LES ENTRETIENS DE LA FALAISE VERTE – TRANSCRIPTION D’ENSEIGNEMENT ORAL : 18 Août 2004

CONGRES FIDHY 2006  – André Riehl

Le Tantrisme

Le tantrisme qui atteignit son apogée entre le VI et VIIIème siècle de notre ère, est un courant révolutionnaire dont les enseignements, les tantras, ont influencé toutes les religions et les sectes de l’Inde. Les Āgamashastra, textes tantriques (le terme tantra désigne dans le langage courant n’importe quel ” traité “) ne s’attachent pas à un système de spéculation abstraite. Ils constituent un véritable catalogue de pratiques, les sādhanashastras, ayant pour but la réalisation spirituelle.
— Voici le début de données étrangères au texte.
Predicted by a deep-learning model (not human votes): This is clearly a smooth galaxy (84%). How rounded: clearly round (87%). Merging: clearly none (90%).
Ils ont été conçus et adaptés pour l’époque obscurcie du Kali Yuga “l’âge de fer ” où la réalisation la plus haute doit être mise à la portée du plus grand nombre et s’adresser à tous sans distinction de caste ou de sexe.
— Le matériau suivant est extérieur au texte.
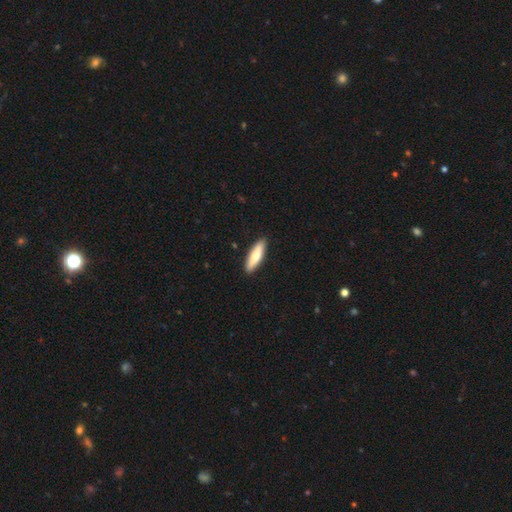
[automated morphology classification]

” Qu’on soit un jeune homme, un homme mûr ou un vieillard, ou même malade ou faible, c’est par la pratique qu’on obtient la Réalisation, si on cultive infatigablement tous les aspects du yoga ” (Hatha Yoga Pradīpikā). L’originalité de la méthode tantrique n’est pas de lutter contre les tendances naturelles et les instincts élémentaires de l’homme, mais de les utiliser en vue de les transcender et d’inverser la tendance égocentrique vers l’ouverture d’une conscience infinie. Tous les aspects et toutes les fonctions de la vie quotidienne sont mis à profit pour atteindre la Libération. Le monde cesse d’être une illusion pour revêtir comme au temps des Veda un aspect bien réel. La manifestation se déploie par la puissance de Shakti, l’énergie divine, qui crée et anime le monde des formes et du vivant. Le corps, les sens, la pensée, alliés à la discipline deviennent des modes d’action pour atteindre la vérité cachée en nous-même ; car c’est en retournant vers son centre que l’homme entrera en contact avec la réalité cosmique, puis avec la Pure conscience (Shiva) dont la nature n’est pas différente de la sienne.
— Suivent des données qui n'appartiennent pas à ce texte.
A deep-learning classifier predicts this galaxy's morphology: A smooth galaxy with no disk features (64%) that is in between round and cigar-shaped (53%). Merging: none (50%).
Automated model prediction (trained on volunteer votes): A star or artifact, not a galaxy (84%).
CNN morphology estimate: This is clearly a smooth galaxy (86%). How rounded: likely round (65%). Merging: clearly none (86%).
Étymologiquement, tantra signifie la navette parcourant la ” chaîne ” d’un tissu sur un métier à tisser. La racine tan vient d’étendre, d’étirer. Dans cette approche, on prétend qu’il existe une activité qui fait du lien, comme dans le tissage, la navette va et vient entre les fils de chaîne, entraînant à sa suite le fil de trame qui permet à l’ouvrage de prendre forme.

Si l’on ramène cette métaphore à sa vie quotidienne, on peut présenter les choses ainsi : sur leur cadre, les fils de chaîne sont les objectifs que l’on se donne au départ et qui, d’une certaine manière, nous enchaînent. Les fils de trame sont les évènements qui vont nous éloigner ou nous rapprocher de notre direction de départ. Il arrive que l’on change subitement de chaîne, cela s’appelle du zapping spirituel, mais en général, il est assez rare de perdre ses objectifs ou de les inverser complète- ment. On peut constater que les contingences extérieures nous ont parfois éloignées de nos objectifs, mais curieusement, elles nous ont gardées dans la même direction. Il y a simplement des louvoiements. Entre la chaîne et la trame, on assiste à un jeu permanent d’attraction et de répulsion qui crée ce qu’on appelle des tensions. La juste tension va donner sa qualité, sa texture, sa souplesse au tissage. Certaines de ces tensions sont nécessaires à notre survie, je les appelle simplement ” tensions “, d’autres sont totalement super- flues, et je les nomme alors “crispations “. S’opère ainsi un jeu (je) de force entre ce qui ne bouge pas (la chaîne), et ce qui bouge, (la trame). Cette relation assurée par la navette engendre une friction, ça frictionne tout le temps ! En sanskrit on appelle ce processus de production d’énergie tapas. Parfois il y a tellement de frictions, nous sommes tellement en contradiction avec nous- même, que cela débouche sur des états de peur, de colère ou de frustration, et on bouillonne à l’intérieur. Parfois, la friction est équilibrée, les deux tendances, objectifs et évènements s’harmonisent, les méandres épousent alors la direction et cheminent ensemble.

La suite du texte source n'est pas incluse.